Lille günümüz futbolunun istediği ilkeleri sahaya yansıtan ve ofansif gücü yüksek bir takım. Kendi evinde CSKA Moskova karşısında 2 puan kaybetmeleri, buna karşın Trabzonspor'un Inter deplasmanından üç puan çıkarmasını göz önüne alırsak Lille'in dün geceki maça üst düzey motive olması beklenen bir gerçekti. Nitekim Avni Aker'deki müthiş başlangıç atmosferine rağmen Lille ilk dakikadan itibaren oyuna yüksek kazanma arzusu içinde tempolu ve atak başladı. Trabzonspor kazandığı topları, yardımlaşmalı pres karşısında kullanamayor ve yoğun baskı altında kalıyordu. Mecburen alan daraltan savunma kurgusuyla oyunu tutmaya çalışıyordu. Tehlikeli ataklarla karşılaşmalarına rağmen rakibe net pozisyon verilmeyişi ve skoru dengede tutmak, ilerleyen bölümler için moral ve direnç açısından çok önemliydi.
POZİSYONA GİREMEDİLER
Ancak 30. dakikada uzun bir kontra pasta Cech'in dokunamadığı topla buluşan Sow, sıfıra yakın yerden golü atınca işler çıkmaza girdi. İkinci yarıda Lille taktik değişikliği yaparak oyunu karşı alana yıkmak yerine sahasında kabul etmeye başladı. Trabzonspor da bu sayede karşı alana sık sık gitme şansı buldu. Ama dün geceki kadronun yapısı itibariyle organize bir hücum girişiminde bulunulamıyordu. Lille de kontrataklarla tehlikeli oluyordu. Burada yapılacak iş ikinci golü yemeyip beraberlik şansını son ana kadar kollamaktı. Nitekim penaltıyla bu gol geldi ve 90 dakika beraberlikle sonuçlandı. Takım ruhuyla mücadele eden ancak tek pozisyona giremeyen ve penaltı pozisyonu da dahil Trabzonspor'un aldığı tek puan altın değerindedir.

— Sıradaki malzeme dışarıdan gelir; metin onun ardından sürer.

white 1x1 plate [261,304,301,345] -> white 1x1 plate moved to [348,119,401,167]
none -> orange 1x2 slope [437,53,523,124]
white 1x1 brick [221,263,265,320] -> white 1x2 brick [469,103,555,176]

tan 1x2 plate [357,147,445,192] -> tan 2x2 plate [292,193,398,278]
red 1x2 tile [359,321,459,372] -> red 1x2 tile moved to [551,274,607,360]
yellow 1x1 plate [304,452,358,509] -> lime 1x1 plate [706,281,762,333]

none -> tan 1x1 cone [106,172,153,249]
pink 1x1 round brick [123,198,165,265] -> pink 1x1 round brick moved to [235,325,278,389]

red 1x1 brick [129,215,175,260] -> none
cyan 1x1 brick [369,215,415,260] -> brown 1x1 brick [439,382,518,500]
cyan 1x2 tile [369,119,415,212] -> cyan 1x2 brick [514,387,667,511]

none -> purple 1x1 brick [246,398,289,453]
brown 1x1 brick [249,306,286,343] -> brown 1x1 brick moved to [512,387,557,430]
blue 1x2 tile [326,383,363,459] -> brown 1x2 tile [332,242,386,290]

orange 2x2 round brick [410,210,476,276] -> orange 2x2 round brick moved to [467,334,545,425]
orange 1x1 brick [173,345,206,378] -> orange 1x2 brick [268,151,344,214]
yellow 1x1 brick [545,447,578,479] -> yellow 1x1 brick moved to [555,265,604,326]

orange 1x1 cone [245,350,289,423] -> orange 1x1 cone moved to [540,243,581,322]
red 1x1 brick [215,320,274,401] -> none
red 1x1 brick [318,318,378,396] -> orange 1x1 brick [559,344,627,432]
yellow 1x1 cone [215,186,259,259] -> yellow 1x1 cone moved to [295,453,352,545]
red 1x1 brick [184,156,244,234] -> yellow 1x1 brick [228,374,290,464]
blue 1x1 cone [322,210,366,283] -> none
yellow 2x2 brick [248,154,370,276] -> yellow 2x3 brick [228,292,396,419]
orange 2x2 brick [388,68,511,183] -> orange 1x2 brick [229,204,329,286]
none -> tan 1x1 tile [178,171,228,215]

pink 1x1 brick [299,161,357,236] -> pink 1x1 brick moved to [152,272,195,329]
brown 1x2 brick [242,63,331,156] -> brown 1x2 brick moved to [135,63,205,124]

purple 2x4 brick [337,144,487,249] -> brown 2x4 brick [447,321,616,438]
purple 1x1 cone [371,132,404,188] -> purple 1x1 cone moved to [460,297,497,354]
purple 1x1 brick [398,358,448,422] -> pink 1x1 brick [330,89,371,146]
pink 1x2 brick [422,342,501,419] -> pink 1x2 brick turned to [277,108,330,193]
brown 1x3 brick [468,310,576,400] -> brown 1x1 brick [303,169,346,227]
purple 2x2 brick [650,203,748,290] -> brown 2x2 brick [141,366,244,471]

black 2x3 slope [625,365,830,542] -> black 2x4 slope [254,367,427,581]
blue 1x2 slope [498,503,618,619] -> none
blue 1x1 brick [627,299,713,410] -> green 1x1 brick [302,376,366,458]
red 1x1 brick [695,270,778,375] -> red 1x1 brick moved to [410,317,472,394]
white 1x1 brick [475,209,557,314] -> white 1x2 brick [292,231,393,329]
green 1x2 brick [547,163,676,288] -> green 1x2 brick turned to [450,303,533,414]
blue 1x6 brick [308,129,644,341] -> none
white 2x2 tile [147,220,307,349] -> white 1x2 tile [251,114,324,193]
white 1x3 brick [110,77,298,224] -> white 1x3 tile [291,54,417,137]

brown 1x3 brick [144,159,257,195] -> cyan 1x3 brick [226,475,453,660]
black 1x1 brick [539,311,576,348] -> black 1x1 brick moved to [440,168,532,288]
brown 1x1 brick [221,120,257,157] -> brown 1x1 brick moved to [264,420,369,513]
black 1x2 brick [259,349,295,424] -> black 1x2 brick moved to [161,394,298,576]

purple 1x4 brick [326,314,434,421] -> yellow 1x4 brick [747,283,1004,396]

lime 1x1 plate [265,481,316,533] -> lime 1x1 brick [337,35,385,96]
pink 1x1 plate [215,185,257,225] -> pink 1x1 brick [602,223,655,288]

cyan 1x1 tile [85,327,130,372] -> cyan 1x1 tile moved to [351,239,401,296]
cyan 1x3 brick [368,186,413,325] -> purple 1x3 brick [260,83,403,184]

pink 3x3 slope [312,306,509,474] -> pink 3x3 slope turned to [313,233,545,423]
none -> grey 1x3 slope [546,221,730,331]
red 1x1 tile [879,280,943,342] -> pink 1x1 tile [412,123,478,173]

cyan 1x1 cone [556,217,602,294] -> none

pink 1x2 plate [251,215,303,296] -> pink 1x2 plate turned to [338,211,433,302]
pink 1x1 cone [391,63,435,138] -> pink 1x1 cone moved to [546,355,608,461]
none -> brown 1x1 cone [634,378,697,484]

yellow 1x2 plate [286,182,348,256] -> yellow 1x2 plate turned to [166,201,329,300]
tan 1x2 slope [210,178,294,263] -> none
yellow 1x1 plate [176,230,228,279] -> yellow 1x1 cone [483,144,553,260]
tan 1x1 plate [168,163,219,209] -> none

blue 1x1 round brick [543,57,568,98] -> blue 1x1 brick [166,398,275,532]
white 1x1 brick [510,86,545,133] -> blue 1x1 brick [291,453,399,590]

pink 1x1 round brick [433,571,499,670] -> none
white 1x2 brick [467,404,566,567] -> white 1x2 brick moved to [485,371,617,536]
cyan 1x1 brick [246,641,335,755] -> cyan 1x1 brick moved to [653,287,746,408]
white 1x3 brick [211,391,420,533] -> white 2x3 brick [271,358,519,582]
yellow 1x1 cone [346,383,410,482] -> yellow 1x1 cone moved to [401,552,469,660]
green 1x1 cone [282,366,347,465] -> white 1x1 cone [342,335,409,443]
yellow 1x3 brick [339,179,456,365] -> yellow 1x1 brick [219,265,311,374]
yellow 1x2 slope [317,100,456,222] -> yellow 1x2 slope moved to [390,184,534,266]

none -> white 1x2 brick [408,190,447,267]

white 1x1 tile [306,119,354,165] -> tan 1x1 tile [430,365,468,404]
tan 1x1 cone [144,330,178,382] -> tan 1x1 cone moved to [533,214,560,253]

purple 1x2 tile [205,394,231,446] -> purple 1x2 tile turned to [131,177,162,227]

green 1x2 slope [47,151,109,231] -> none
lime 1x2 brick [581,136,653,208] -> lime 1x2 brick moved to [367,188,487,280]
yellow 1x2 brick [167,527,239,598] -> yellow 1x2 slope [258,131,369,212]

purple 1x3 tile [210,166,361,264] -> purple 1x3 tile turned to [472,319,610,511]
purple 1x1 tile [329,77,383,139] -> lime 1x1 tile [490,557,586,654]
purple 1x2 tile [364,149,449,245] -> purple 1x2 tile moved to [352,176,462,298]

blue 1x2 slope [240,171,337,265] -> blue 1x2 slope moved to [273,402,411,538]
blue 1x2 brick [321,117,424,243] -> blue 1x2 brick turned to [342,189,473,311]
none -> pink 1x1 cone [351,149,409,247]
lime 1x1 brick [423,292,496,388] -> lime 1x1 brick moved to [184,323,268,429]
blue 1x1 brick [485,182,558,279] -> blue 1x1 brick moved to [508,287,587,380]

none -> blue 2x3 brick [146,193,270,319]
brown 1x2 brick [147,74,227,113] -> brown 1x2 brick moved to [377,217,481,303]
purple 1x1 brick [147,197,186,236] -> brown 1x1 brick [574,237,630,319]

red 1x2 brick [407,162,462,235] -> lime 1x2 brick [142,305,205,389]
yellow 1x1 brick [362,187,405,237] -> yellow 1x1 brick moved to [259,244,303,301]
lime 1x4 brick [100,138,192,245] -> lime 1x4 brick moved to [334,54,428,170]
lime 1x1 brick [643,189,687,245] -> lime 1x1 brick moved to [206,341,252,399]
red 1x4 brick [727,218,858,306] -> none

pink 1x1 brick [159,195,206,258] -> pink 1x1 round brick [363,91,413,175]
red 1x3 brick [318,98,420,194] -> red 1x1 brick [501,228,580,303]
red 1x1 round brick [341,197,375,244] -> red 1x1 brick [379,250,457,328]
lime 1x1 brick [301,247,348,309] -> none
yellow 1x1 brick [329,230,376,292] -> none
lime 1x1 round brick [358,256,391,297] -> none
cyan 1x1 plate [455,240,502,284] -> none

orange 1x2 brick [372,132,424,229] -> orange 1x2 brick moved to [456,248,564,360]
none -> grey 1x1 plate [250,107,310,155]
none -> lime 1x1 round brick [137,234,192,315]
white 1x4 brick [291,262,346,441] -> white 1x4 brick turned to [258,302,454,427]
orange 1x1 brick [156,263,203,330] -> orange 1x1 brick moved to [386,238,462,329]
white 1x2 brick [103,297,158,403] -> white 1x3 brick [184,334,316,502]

Neden Trabzonspor evinde pozisyon bulamadı? Öncelikle şunu kabul etmek lazım; bu grupta üç takım da Trabzonspor'dan daha güçlü. Bunlara ilaveten Burak ve Vittek gibi iki forvet de olmayınca işlerin zor olacağı kaçınılmaz. Ama Trabzonspor eldeki imkanlarla büyük bir mücadele ile yoluna devam ediyor. CSKA Moskova'yı Avni Aker'de yenebilirse yüzde 90 ikinci tura çıkar.